Credit rating agency Moody’s Investors Service lowered Peugeot’s debt rating one notch to Ba1, the highest “speculative” grade. The agency said the GM alliance would actually weigh on earnings in the short term - and might not yield the savings expected later.
“Mergers and alliances in the automotive industry have often not resulted in the anticipated competitive advantage and improved performance,” it said.
Peugeot said the scope of the downgrade had been contained by additional cost-cutting measures announced last month. “We were expecting it,” a spokesman said.
Moody’s action put more pressure on Peugeot’s shares, which had opened lower after Wednesday’s announcement of the GM partnership and a 1 billion euro ($1.34 billion) capital increase. They were down as much as 7.7 percent immediately after the downgrade and 4.9 percent lower at 1532 GMT.
Analysts too were skeptical about the benefits of Peugeot’s partnership with Detroit-based GM, saying it did nothing to tackle excess European production capacity.
“The alliance leaves the main issue for both partners unsolved,” said Thomas Besson, a London-based analyst with Bank of America Merrill Lynch.
Peugeot and GM’s Opel division need to address their “imperative need to execute a large restructuring in Europe, in a complicated political context,” Besson said in a note to clients.
Under the plan, unveiled on Wednesday, GM will take a 7 percent stake in Peugeot as part of a global alliance targeting synergies eventually reaching $2 billion annually.
The two automakers will share purchasing and new vehicle platforms, starting with a new generation of subcompacts and mid-sized cars to be introduced from 2016.
The companies said the partnership would have “no impact” on European plants - estimated by analysts to be blighted by excess capacity of about 25 percent.
In its own statement on Wednesday, the French government underlined that the GM-Peugeot plan included no joint production.

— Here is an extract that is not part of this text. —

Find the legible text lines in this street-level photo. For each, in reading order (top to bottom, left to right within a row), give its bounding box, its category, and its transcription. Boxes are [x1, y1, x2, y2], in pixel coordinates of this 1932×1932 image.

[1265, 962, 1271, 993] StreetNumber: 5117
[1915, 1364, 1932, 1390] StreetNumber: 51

“We can’t help but feel disappointed,” Credit Suisse analyst Erich Hauser said. “Perhaps it’s too politically sensitive to talk about a Plan B ahead of French elections in late April.”
Nevertheless, Hauser added: “We’re surprised that an operation with combined revenues close to 70 billion euros can’t promise to deliver a more fundamental answer to the issues facing this industry.”
Peugeot’s share issue, while throwing a cash lifeline to the struggling automaker, also failed to win universal admiration.
“It must have taken a big discount of 15 percent or more for the banks to underwrite the shares not subscribed by GM or the Peugeot family,” a trader said.
Peugeot burned through 1.6 billion euros of cash last year as its industrial net debt almost tripled to 3.4 billion, prompting the company to raise its 2012 cost-cutting goal by a quarter to 1 billion euros and put 1.5 billion euros of assets up for sale.
European deliveries of Peugeot and Citroen cars plunged 8.8 percent last year, outpacing the industry’s 1.4 percent sales contraction and wiping a percentage point off the group’s market share.
The misery continued last month, according to data published on Thursday. Peugeot’s French light vehicle sales fell by a quarter, the biggest decline in the market, which shrunk 18 percent overall.
Moody’s said Peugeot was under “tremendous operational stress” and faced a possible further downgrade this year.